Сергей одобрительно хмыкнул: выйдет толк из парня! Ведь в первом классе, а каков!

Вовка же на секунду умолк, а затем продолжал с прежним воодушевлением:

 — И еще вам передаю пламенный привет от первого класса «А»…

Однако дальше что-то не получалось, и Вовка, нимало не смутившись, сказал:

 — Ну вот, а теперь я буду просто так!

Пусть не было всего того, о чем он мечтал по дороге в школу. Пусть они сидели не в самой пионерской комнате, а лишь возле нее. Пусть не было и стола с красной скатертью. (Подумаешь, важность! Нельзя, что ли, поговорить и без стола?)

Но все же это было самое настоящее заседание. Они обсудили все по порядку, и все трое решили: раз Лева Михайлов смошенничал, он должен немедленно вернуть обратно Пете Николаеву его шведскую серию. Кроме того, о поступке Левы Михайлова завтра же нужно поговорить на совете отряда, потому что Лева поступил так, как не имеет права поступать пионер.

 — Теперь можно идти? — спросил Вовка, когда по всем признакам было ясно, что его первое заседание закончилось. — Еще надо Кирилку искать…

 — А чего его искать? — удивился Сережа. — Сам найдется…

Вовка покачал головой и с непонятным восторгом воскликнул:

 — Сам не найдется. Наверно, все из-за пяти рублей… Совсем сгинул!

 — Ох, мальчики! — простонала Зина. — Или я уже совершенно дура и ничего не понимаю, или вы что-то скрываете. Ну, выкладывай начистоту: что у вас там вышло с деньгами?

 — Ничего не вышло! Кирилка забыл взять в гастрономе сдачу, а теперь до смерти боится тетки… Вот и все! — уже издали крикнул Вовка. Быстро-быстро топая валенками, он сбежал по лестнице, теперь уже прыгая сразу через четыре ступеньки.

Вскоре Сережа и Зина услыхали, как за ним хлопнула входная дверь.

 — Хороший парнишка! — помолчав, сказала Зина.

 — Ничего себе, — снисходительно согласился Сережа. Но тут же, спохватившись, как бы не перехвалить, прибавил: — Только дерется как черт! И очень горластый… А так ничего себе!..
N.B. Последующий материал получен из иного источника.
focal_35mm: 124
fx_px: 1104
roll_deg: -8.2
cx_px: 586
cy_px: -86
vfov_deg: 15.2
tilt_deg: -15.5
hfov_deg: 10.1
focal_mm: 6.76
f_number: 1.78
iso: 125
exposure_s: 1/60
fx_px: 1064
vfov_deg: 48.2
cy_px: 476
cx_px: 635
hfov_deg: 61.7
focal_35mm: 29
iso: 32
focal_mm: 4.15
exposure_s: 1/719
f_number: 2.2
На школьном дворе Вовка увидел Леву Михайлова. Очевидно, он тоже шел в пионерскую комнату, куда им всем троим велела явиться старшая пионервожатая Зина.

Вид у Левы был пасмурный, а шел он медленно, опустив голову и нахмурив брови. Поравнявшись с Вовкой, Лева искоса глянул на него, узнал и отвернулся.
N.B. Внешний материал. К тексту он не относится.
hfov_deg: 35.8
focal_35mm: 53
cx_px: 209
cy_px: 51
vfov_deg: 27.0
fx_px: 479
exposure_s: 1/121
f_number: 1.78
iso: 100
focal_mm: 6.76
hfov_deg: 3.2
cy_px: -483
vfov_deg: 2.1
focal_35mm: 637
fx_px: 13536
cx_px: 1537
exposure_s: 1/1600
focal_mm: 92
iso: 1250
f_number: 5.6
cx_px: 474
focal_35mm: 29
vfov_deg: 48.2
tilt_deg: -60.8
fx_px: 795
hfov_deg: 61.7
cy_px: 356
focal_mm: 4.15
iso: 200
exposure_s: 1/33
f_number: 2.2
И Вовка со злорадством понял, как Леве не хочется сейчас на четвертый этаж и как он боится предстоящего разговора с Зиной…
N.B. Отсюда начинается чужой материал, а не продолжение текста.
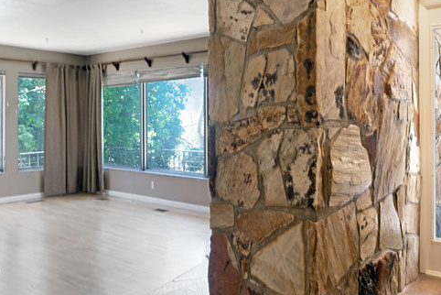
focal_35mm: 34
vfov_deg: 38.8
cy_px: 118
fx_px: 417
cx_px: 320
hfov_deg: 53.7
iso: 320
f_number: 9
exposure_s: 1.3
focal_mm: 16
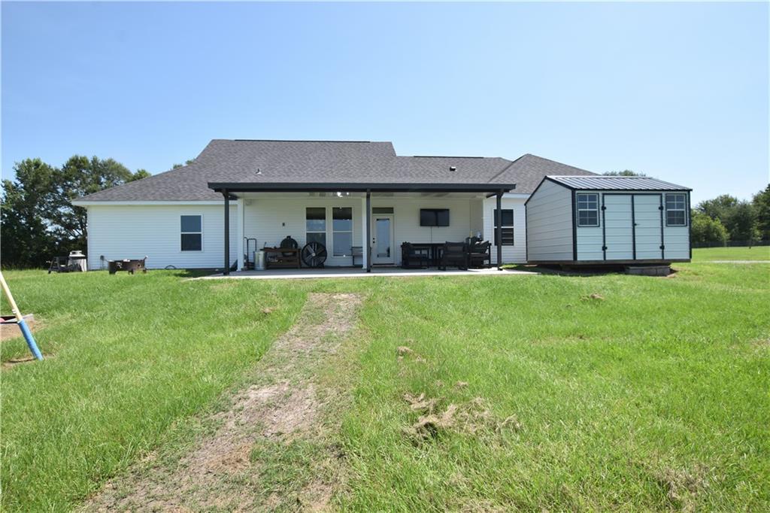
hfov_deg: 90.0
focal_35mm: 18
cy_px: 256
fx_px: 385
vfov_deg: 67.3
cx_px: 385
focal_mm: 12
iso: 200
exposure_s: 1/250
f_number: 8
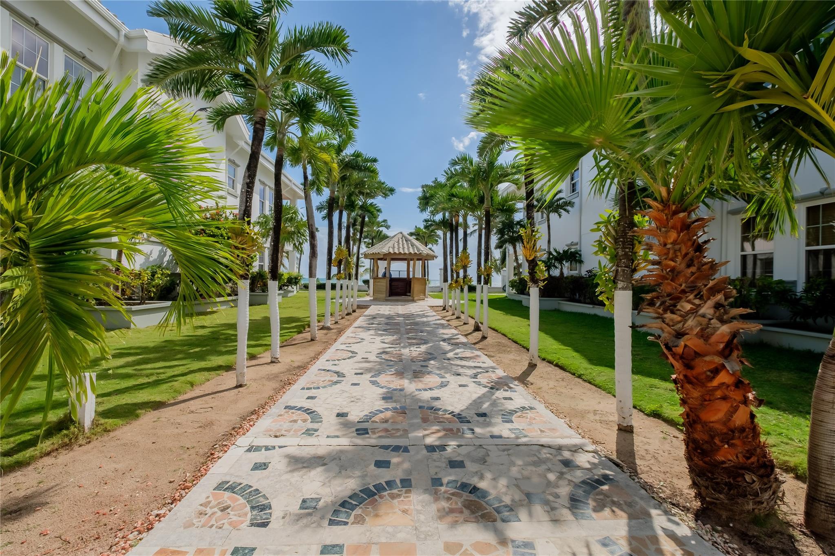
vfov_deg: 77.3
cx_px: 418
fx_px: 348
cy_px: 278
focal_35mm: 15
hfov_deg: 100.4
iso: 400
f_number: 5.6
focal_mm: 10
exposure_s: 1/32000
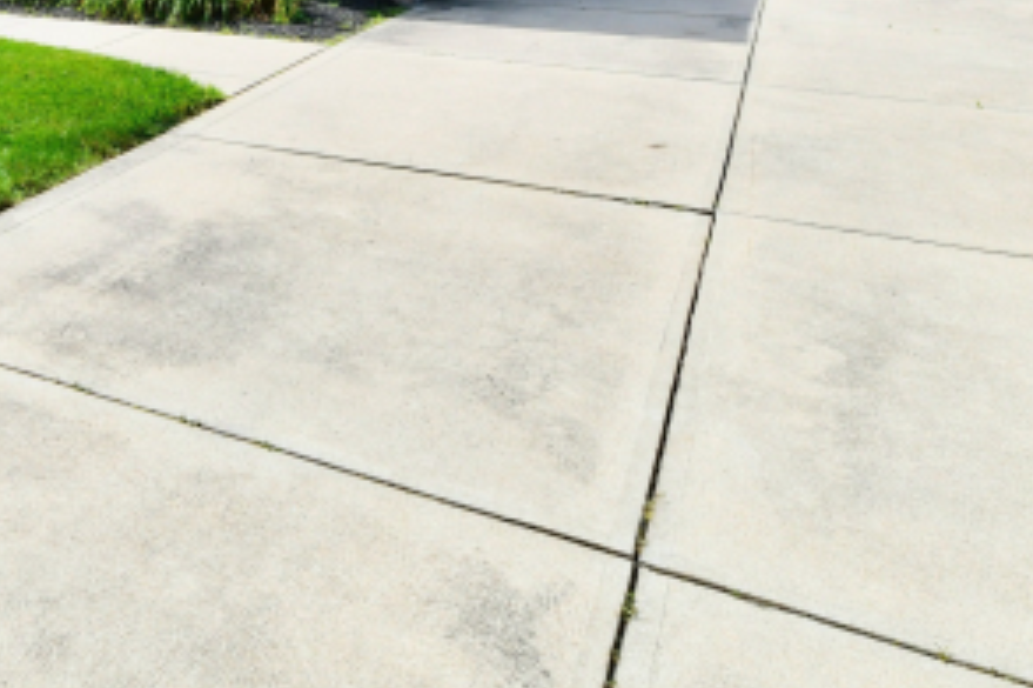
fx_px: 1176
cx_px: 14
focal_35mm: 41
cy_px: -123
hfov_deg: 41.6
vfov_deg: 28.6
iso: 640
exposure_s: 1/400
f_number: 10
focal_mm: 16
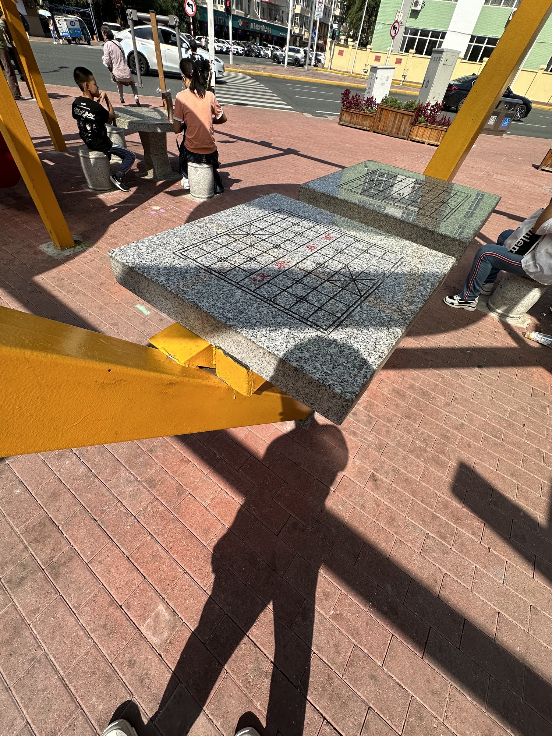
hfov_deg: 85.7
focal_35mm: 14
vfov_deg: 102.1
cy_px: 368
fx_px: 298
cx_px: 276
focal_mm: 2.22
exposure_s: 1/1949
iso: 50
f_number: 2.2
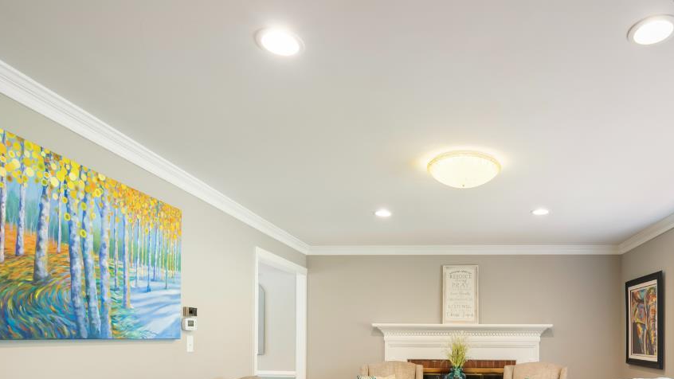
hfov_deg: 70.2
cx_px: 438
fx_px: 465
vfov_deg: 41.3
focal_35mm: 26
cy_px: 334
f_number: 8
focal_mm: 14
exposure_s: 1/3
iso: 400
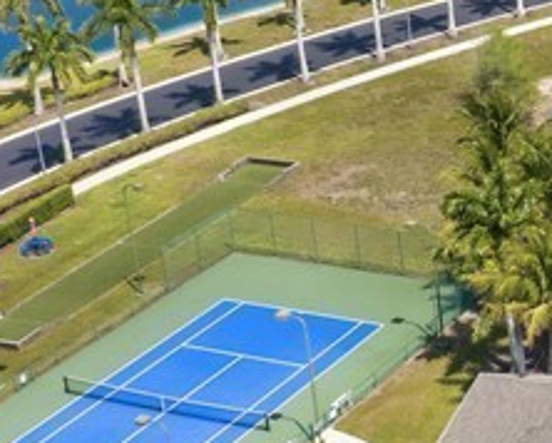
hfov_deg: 16.7
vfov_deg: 15.2
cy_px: 121
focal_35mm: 101
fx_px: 1651
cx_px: 898
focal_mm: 8.4
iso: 100
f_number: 2.8
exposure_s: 1/640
В такой денек, как сегодня, ничто не могло удивить Вовку. Даже если бы кто-нибудь крикнул сейчас, скажем, с заводской трубы: «Вовка, Вовка, полезай сюда!» — Вовка, ничуть не удивившись, полез бы на трубу.

И поэтому он ни капельки не удивился, когда ехавший мимо автобус вдруг остановился посреди улицы и из открытой двери раздался отчаянный вопль Пети:

 — Вова! Вовка, полезай сюда!

И Вовка ничуть не удивился, когда из тех же открытых автобусных дверей протянулась чья-то рука и втащила его в машину. Его не удивило и то, что в автобусе оказался не только Петя, но и Петина мама и новый их знакомый в удивительных меховых сапогах и в шапке с длинными ушами.

И когда Петя, розовый от возбуждения, крикнул:

 — Понимаешь, нашелся… Только что нашелся! Он на вокзале. Звонили из милиции…

Вовка и этому не удивился.

Нет, в такой денек, как сегодняшний, разве что-нибудь могло его удивить?

Глава двадцать седьмая. Встреча на шоссе

А Кирилка тем временем снова шагал по шоссе. Только теперь уже не на вокзал, а обратно в поселок. И снова рядом с ним трусил щенок Тяпа, веселый, жизнерадостный, забывший про свои обиды и даже про разбитый при падении нос.

Они только что встретились, эти два участника северной экспедиции, и оба, счастливые встречей, торопились обратно в поселок.

 — Понимаешь, Тяпа, — тихонько шептал Кирилка, то и дело поглядывая на щенка, — я только увидел часы и сразу про все вспомнил… Все-все сразу. И тогда я быстро побежал к двери, потом по платформе к забору. И как раз увидел тебя за калиткой… Ты молодец, Тяпа, что меня ждал!

В ответ на эти слова Тяпа подпрыгнул чуть ли не на метр и, взвизгнув, на лету поцеловал Кирилку куда-то в шарф.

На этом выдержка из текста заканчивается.